漆
「一つ疑問に思ったんだけど、その子は本当に生きているの?」
俺は入飛に聞いた。人を呪わば穴二つとよく言うからだ。
「生きているよ、確実にね」
彼は自信満々に返事した。その根拠は、毎年送られてくるという葉書であるらしい。
「年賀状は律儀に書くのか…。何か、変わって…」
「年賀状? 違うよ」
「はい? だってじゃあ何を毎年送りつけるって?」
入飛はカバンからそれらを取り出した。
「喪中だよ。公美来は転校してからというもの、毎年身近な誰かが亡くなっているんだ。例外なく毎年ね。そのおかげで今年も、年賀状が送れないってまつりは嘆いている」
俺はその内の一枚を手に取った。それには、典型文以外に手書きの文章が書かれていて、マガタマヲトコの内容と、
「……鉄と銅を使った新しい呪術を編み出したわ。とても簡単だけど効果はてきめんよ…」
と書かれていた。
「氷威さん。

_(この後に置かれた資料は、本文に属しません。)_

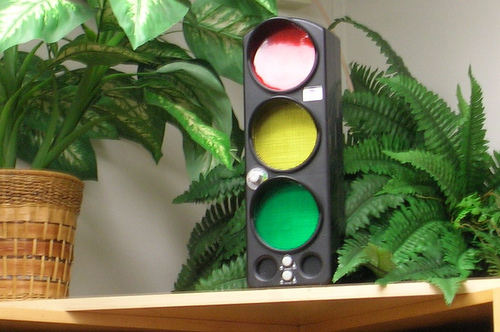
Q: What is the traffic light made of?
A: Plastic.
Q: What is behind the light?
A: Basket.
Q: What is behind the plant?
A: White wall.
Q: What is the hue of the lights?
A: Red yellow and green.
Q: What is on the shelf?
A: A traffic light.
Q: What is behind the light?
A: A green fern.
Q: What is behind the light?
A: Green plants.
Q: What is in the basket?
A: A plant.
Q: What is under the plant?
A: A shelf.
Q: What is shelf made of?
A: Wood.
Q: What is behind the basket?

僕が疑ってならないことが一つある。それは、あの時公美来が行った呪いは、本当に二つだけだったんだろうか? 両方とも他人に見られている。でも呪いは公美来を襲っていないんだ」
「それは違うと思う。聞くだけだと彼女は、誰かを呪うことで呪われた人生に他人を巻き込んでを楽しんでる…。少なくとも俺には、そう聞こえる…………」
こんなことを言うのは可哀想だが、霊園公美来は呪われている。呪いは返ってこないんじゃない、最初から既に手遅れなのだ…。
「でも、入飛の言うように俺も呪いが二つだけだったとは思わないな。きっと他にもあったに違いなくて、誰にも探せなかったんだと思う。もしかしたら丑の刻参りと生け贄の呪いは、初めから誰かに見せるためのダミーだったのかも…」
入飛は唾をゴクリと飲んだ。
人間は文明を発展させてきた。だが同時に感情も持っているために、複雑な心理も生まれてしまう。それが呪いなのだ。科学が進歩し続けるように呪いもまた、進化し続けるのだ。そして公美来からの喪中葉書は、その経過報告でしかない……。
霊園公美来。血塗られた運命に抗うのではなく、自らも血を浴びて人生を歩み続けるのだろう。もし彼女に俺が会えたとしても、その暗黒の道から彼女を救ってやれることはできそうにない。
「入飛、彼女の幸せは願っているかい?」
彼は一応、頷いた。
「なら…それがいつの日か、救いになるかもしれない。俺の代わりに願い続けるんだ」
俺は入飛に、それしか言えなかった。